(TASK DIRECTIONS): Filter the material below down to the lines with the word "name" and give those lines.

(EXCERPTED DATA):
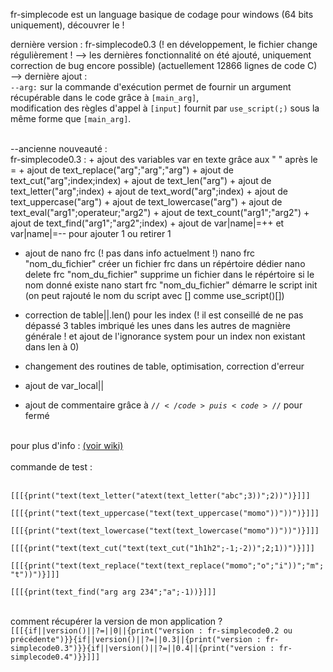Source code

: <head><meta name="google-site-verification" content="k1Ku-V2S2bvRYoVdqf_-UaNnDOuzXFqMYL2xyv3j_L4" /></head>

fr-simplecode est un language basique de codage pour windows (64 bits uniquement), découvrer le ! 

dernière version : fr-simplecode0.3 (! en développement, le fichier change régulièrement ! --> les dernières fonctionnalité on été ajouté, uniquement correction de bug encore possible) (actuellement 12866 lignes de code C) <br> --> dernière ajout :<br><code>--arg:</code> sur la commande d'exécution permet de fournir un argument récupérable dans le code grâce à <code>[main_arg]</code>,<br>modification des règles d'appel à <code>[input]</code> fournit par <code>use_script(;)</code> sous la même forme que <code>[main_arg]</code>.

<br>
--ancienne nouveauté :<br>
fr-simplecode0.3 : 
+ ajout des variables var en texte grâce aux " " après le =
+ ajout de text_replace("arg";"arg";"arg")
+ ajout de text_cut("arg";index;index)
+ ajout de text_len("arg")
+ ajout de text_letter("arg";index)
+ ajout de text_word("arg";index)
+ ajout de text_uppercase("arg")
+ ajout de text_lowercase("arg")
+ ajout de text_eval("arg1";operateur;"arg2")
+ ajout de text_count("arg1";"arg2")
+ ajout de text_find("arg1";"arg2";index)
+ ajout de var|name|=++ et var|name|=-- pour ajouter 1 ou retirer 1

+ ajout de nano frc (! pas dans info actuelment !)
nano frc "nom_du_fichier" créer un fichier frc dans un répértoire dédier
nano delete frc "nom_du_fichier" supprime un fichier dans le répértoire si le nom donné existe
nano start frc "nom_du_fichier" démarre le script init (on peut rajouté le nom du script avec [] comme use_script()[])

+ correction de table||.len() pour les index (! il est conseillé de ne pas dépassé 3 tables imbriqué les unes dans les autres de magnière générale ! et ajout de l'ignorance system pour un index non existant dans len à 0)

+ changement des routines de table, optimisation, correction d'erreur  

+ ajout de var_local||

+ ajout de commentaire grâce à <code>$//</code> puis <code>//$</code> pour fermé

<br>
pour plus d'info : <a href="https://github.com/argentrocher/fr-simplecode/wiki">(voir wiki)</a>
<br><br>
commande de test : <br><br>

<code>[[[{print("text(text_letter("atext(text_letter("abc";3))";2))")}]]]</code>

<code>[[[{print("text(text_uppercase("text(text_uppercase("momo"))"))")}]]]</code>

<code>[[[{print("text(text_lowercase("text(text_lowercase("momo"))"))")}]]]</code>

<code>[[[{print("text(text_cut("text(text_cut("1h1h2";-1;-2))";2;1))")}]]]</code>

<code>[[[{print("text(text_replace("text(text_replace("momo";"o";"i"))";"m";"t"))")}]]]</code>

<code>[[[{print(text_find("arg arg 234";"a";-1))}]]]</code>

<br>
comment récupérer la version de mon application ?
<br>
<code>[[[{if||version()||?=||0||{print("version : fr-simplecode0.2 ou précédente")}}{if||version()||?=||0.3||{print("version : fr-simplecode0.3")}}{if||version()||?=||0.4||{print("version : fr-simplecode0.4")}}]]]</code>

(EXERCISE RESULT):
: <head><meta name="google-site-verification" content="k1Ku-V2S2bvRYoVdqf_-UaNnDOuzXFqMYL2xyv3j_L4" /></head>
+ ajout de var|name|=++ et var|name|=-- pour ajouter 1 ou retirer 1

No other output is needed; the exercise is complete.